*Consignes:*
A. Répondez aux questions suivantes d'après la lettre du pape François.
(i) D'où part la flamme qui allumera le brasier ?
(ii) Combien de temps le feu apporté par les porteurs de torche brûlera-t-il ?
(iii) Pour certains athlètes, combien de temps les Jeux olympiques durent-ils ?
B. Recopiez sans rien changer tout le passage de la lettre du pape François, depuis « Je relie la » jusqu'à « grande occasion sportive. ».

*Texte fourni:*

Lettre du pape François

Cher athlète,

Quand la flamme, partie de Olympie, allumera le brasier, cela rappellera l’écho d’une voix amie : “Nous y voilà, finalement : je t’attendais, tu m’attendais. Nous nous attendions”.

Le feu, apporté par les porteurs de torche comme des antiques messagers, brûlera pendant toute la durée des Jeux olympiques. Quand je pense au sport, j’aime beaucoup l’image du feu : il est brillant, net, il ressemble à ce qui éblouit. Quand il devient flamme, il ne fait plus de fumée : il est mystérieux, brillant. Il est le feu sacré de la passion, celui qui réchauffe sans consumer. Comme cela arrive à Moïse : « Le buisson brûlait sans se consumer » (Ex 3, 2).

Je relie la passion à l’exaltation pour quelque chose d’immense, mais aussi à la douleur pénible de la souffrance. La même passion qui, du gymnase anonyme d’une ville, de ta ville, t’a conduit jusqu’ici, à un pas du grand rêve. J’essaie de m’imaginer tes mois d’attente, de préparation. Pour certains, cela a pris des années : d’anonymat, de solitude, de planification. Toi, ton entraîneur et cette voix qui, de l’intérieur, est là maintenant à te chuchoter : “Voilà ta grande occasion : joue-la à fond, mets le feu !” Ne pas jouer pourrait signifier, un jour, rendre des comptes au regret : l’un des pires n’est pas de ne pas voir eu d’occasion, mais de l’avoir eue et de ne pas avoir pu la saisir. Les Olympiades sont ta grande occasion sportive.

Les Olympiades sont le rendez-vous suprême pour la meilleure jeunesse du sport: il n’existe rien de plus haut pour un athlète. C’est une des plus belles idées jamais nées de l’imagination de l’homme, l’épreuve décisive de tes capacités physiques. Là, à l’instant le plus intense de la prestation, le monde entier te regarde, assis sur les gradins ou devant la télévision. Toi-même tu regardes le monde. Comme pour lui dire : “Je suis là, je vaux quelque chose, ma nation est fière de moi !”

Les Jeux olympiques ne durent guère plus d’un instant : pour certains même moins de dix secondes. Pour d’autres quelques heures, d’autres encore se dépensent des heures et des jours en exercices, en défis. Pour tous cependant, l’exercice d’une discipline contient aussi une sorte de présentation : “C’est moi, je suis arrivé ici, c’est mon maximum”.

Quand je vous observe, avec une certaine admiration pour ce que vous réussissez à faire, je pense que le sport, plus de construire une personnalité, révèle une personnalité. Vous arrivez chacun aux Olympiades avec votre histoire, votre chemin, vos rencontres : c’est votre globalité humaine, avant même d’être athlétique. Et, dans votre unicité, vous dites qui vous êtes, d’où vous arrivez, jusqu’où vous êtes parvenus à vous pousser. Voilà pourquoi tu pourras aussi accepter la défaite, mais je suis convaincu que tu n’accepterais jamais, de toi-même, de renoncer à essayer. C’est l’une des lois les plus précieuses de l’âge de la jeunesse : chaque heure perdue aujourd’hui est un morceau de malheur demain.

*Données fournies:*
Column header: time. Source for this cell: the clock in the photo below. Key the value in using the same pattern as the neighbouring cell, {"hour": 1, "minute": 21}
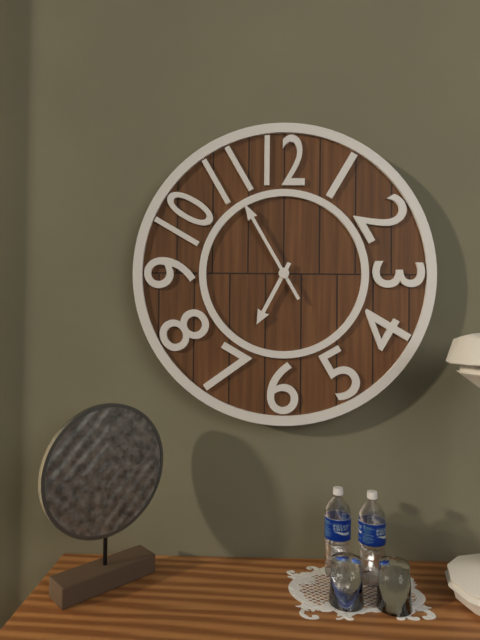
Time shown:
{"hour": 6, "minute": 55}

*Réponses attendues:*
A.
(i) D'Olympie.
(ii) Pendant toute la durée des Jeux olympiques.
(iii) Moins de dix secondes.

B.
Je relie la passion à l’exaltation pour quelque chose d’immense, mais aussi à la douleur pénible de la souffrance. La même passion qui, du gymnase anonyme d’une ville, de ta ville, t’a conduit jusqu’ici, à un pas du grand rêve. J’essaie de m’imaginer tes mois d’attente, de préparation. Pour certains, cela a pris des années : d’anonymat, de solitude, de planification. Toi, ton entraîneur et cette voix qui, de l’intérieur, est là maintenant à te chuchoter : “Voilà ta grande occasion : joue-la à fond, mets le feu !” Ne pas jouer pourrait signifier, un jour, rendre des comptes au regret : l’un des pires n’est pas de ne pas voir eu d’occasion, mais de l’avoir eue et de ne pas avoir pu la saisir. Les Olympiades sont ta grande occasion sportive.